Gol plans to commence a competitive process in June to evaluate proposals for financing its bankruptcy exit. This process is expected to extend until at least the end of the third quarter.
To support its exit strategy, the airline will explore “any viable, competitive alternative transactions,” including potential equity and debt capital sources. However, Gol cautioned that these efforts are not guaranteed to result in successful transactions.
The strategic plan also includes a significant fleet expansion, with Gol aiming to grow its fleet from 142 jets to 169 by 2029. The airline operates Boeing 737 aircraft and intends to return to pre-pandemic domestic capacity levels by 2026.

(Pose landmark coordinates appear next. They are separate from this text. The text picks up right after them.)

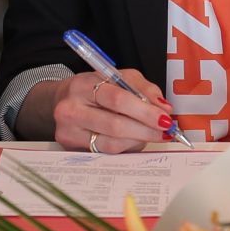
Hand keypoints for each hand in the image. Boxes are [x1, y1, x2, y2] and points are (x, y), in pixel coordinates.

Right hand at [34, 69, 171, 153]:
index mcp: (83, 85)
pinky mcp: (70, 147)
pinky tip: (136, 140)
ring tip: (154, 135)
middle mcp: (71, 109)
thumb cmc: (95, 88)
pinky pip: (105, 152)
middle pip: (114, 125)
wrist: (64, 100)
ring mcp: (68, 131)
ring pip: (111, 143)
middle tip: (165, 132)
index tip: (165, 118)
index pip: (117, 99)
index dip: (144, 111)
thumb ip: (143, 89)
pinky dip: (126, 147)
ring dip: (138, 141)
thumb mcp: (119, 77)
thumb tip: (163, 108)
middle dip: (146, 130)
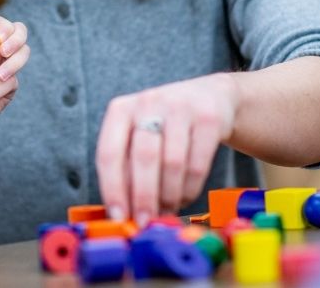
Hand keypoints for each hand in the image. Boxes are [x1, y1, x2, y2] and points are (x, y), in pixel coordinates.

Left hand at [0, 16, 29, 160]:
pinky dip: (0, 91)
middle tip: (6, 54)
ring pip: (22, 55)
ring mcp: (1, 68)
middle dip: (16, 42)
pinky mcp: (8, 86)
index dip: (5, 28)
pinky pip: (13, 82)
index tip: (2, 42)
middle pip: (18, 34)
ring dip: (12, 66)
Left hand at [96, 73, 238, 225]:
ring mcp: (180, 108)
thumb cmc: (165, 126)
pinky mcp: (208, 118)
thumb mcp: (138, 137)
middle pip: (143, 158)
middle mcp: (148, 103)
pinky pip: (198, 164)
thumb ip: (128, 169)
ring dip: (169, 196)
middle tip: (145, 222)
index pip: (109, 153)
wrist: (210, 97)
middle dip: (144, 198)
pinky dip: (190, 189)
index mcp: (120, 110)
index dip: (113, 189)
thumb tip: (124, 214)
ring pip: (172, 163)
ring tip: (167, 210)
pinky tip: (185, 197)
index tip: (118, 217)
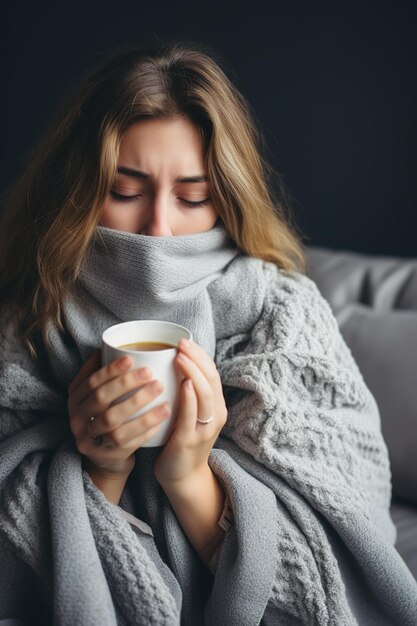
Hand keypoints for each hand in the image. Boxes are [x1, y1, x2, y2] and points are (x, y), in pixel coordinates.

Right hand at [68, 349, 170, 475]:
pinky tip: (162, 416)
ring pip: (113, 422)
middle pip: (101, 399)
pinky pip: (127, 441)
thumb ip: (104, 371)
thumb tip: (117, 342)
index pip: (91, 381)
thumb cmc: (107, 414)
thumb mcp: (99, 393)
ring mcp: (90, 439)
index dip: (111, 370)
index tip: (131, 358)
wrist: (106, 456)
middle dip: (126, 384)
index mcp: (76, 398)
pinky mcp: (105, 456)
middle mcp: (77, 419)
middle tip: (151, 374)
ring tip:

Gol’s earnings before interest, taxes, depreciation, and amortization (EBITDA) margins are projected to dip to about 23% in 2024, down from 27% in the previous year. However, the company forecasts a rebound to 29% in 2025, 30% in 2026, and 34% by 2029, driven by a one billion-real ($193.80 million) annual profit improvement program designed to keep costs competitive.
Earlier this month, Gol and its Brazilian rival Azul announced a codeshare agreement, linking their networks and frequent flyer programs. This move has rekindled speculation about a potential merger between the two carriers, although no formal merger plans have been announced.
Gol holds approximately 30% of Brazil’s domestic market share in terms of revenue passenger kilometers, a key industry metric. This places it behind LATAM, which commands 40% of the market and is on par with Azul.